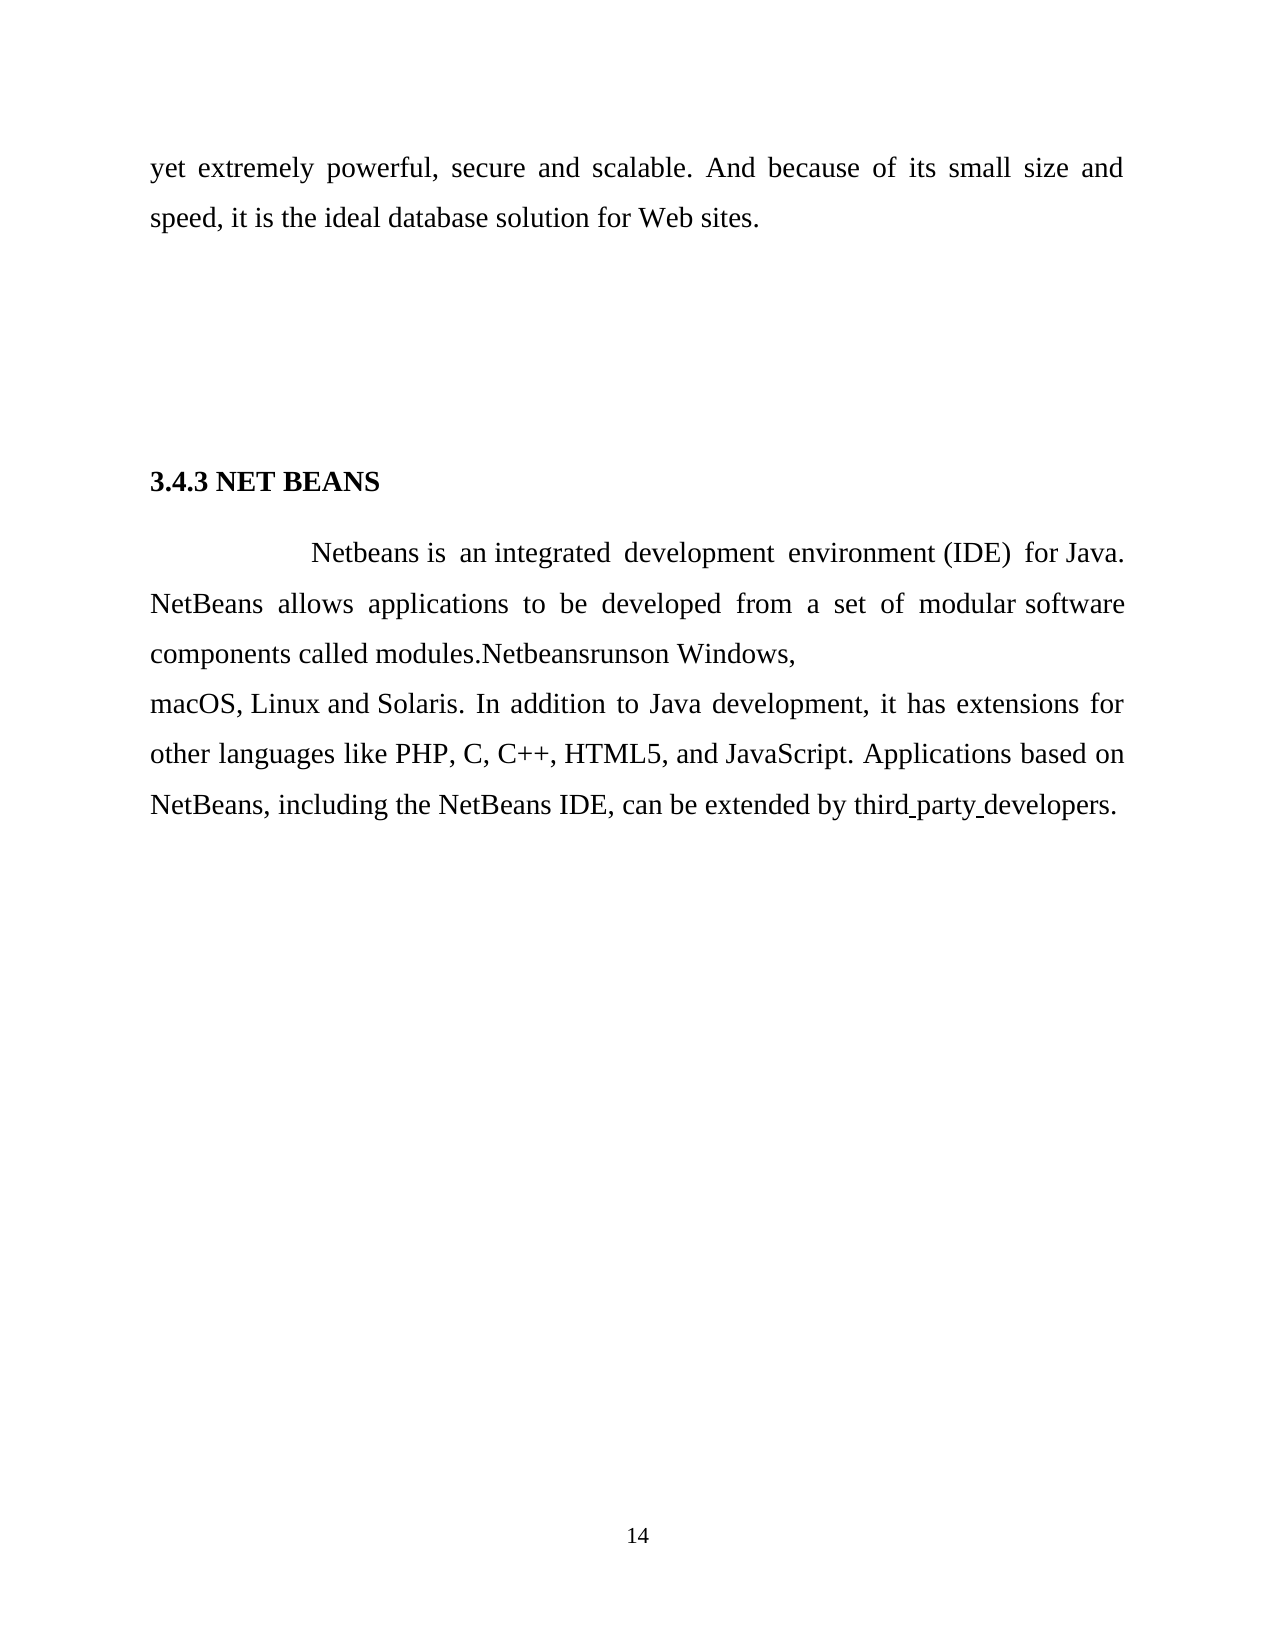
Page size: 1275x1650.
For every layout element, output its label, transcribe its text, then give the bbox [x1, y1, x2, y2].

text 3.4.3 NET BEANS [150, 464, 1125, 498]
text Netbeans is an integrated development environment (IDE) for Java. NetBeans allows applications to be developed from a set of modular software components called modules.Netbeansrunson Windows, macOS, Linux and Solaris. In addition to Java development, it has extensions for other languages like PHP, C, C++, HTML5, and JavaScript. Applications based on NetBeans, including the NetBeans IDE, can be extended by third party developers. [150, 535, 1125, 821]
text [150, 150, 1125, 234]
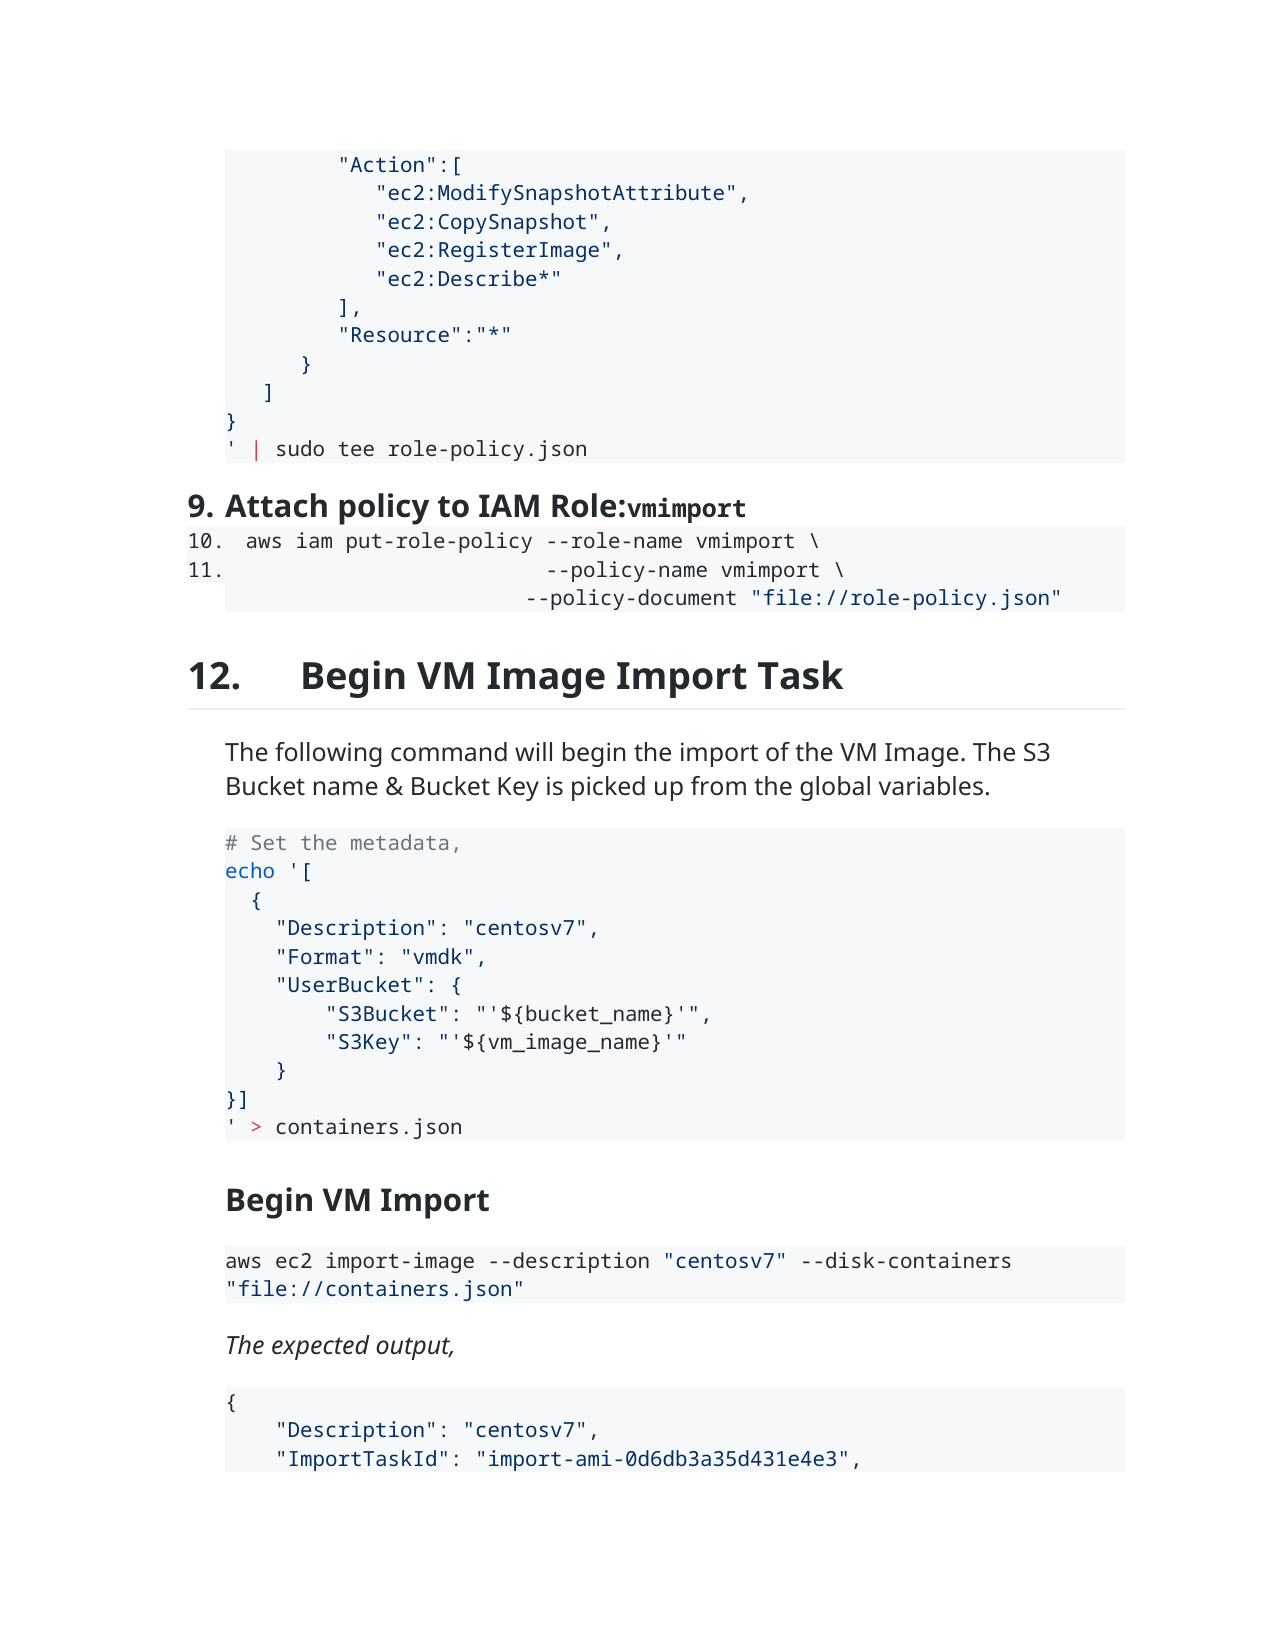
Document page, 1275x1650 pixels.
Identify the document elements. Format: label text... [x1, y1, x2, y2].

WHAT YOU NEED TO DO: A faithful reproduction of every entry, with no pictures, is the expected answer.

YOUR SOLUTION:
Page size: 1275x1650.
For every layout element, output its label, transcribe its text, then give the bbox [x1, y1, x2, y2].

text 3.4.3 NET BEANS [150, 464, 1125, 498]
text Netbeans is an integrated development environment (IDE) for Java. NetBeans allows applications to be developed from a set of modular software components called modules.Netbeansrunson Windows, macOS, Linux and Solaris. In addition to Java development, it has extensions for other languages like PHP, C, C++, HTML5, and JavaScript. Applications based on NetBeans, including the NetBeans IDE, can be extended by third party developers. [150, 535, 1125, 821]
text [150, 150, 1125, 234]
Document page, 1275x1650 pixels.
Identify the document elements. Format: label text... [x1, y1, x2, y2].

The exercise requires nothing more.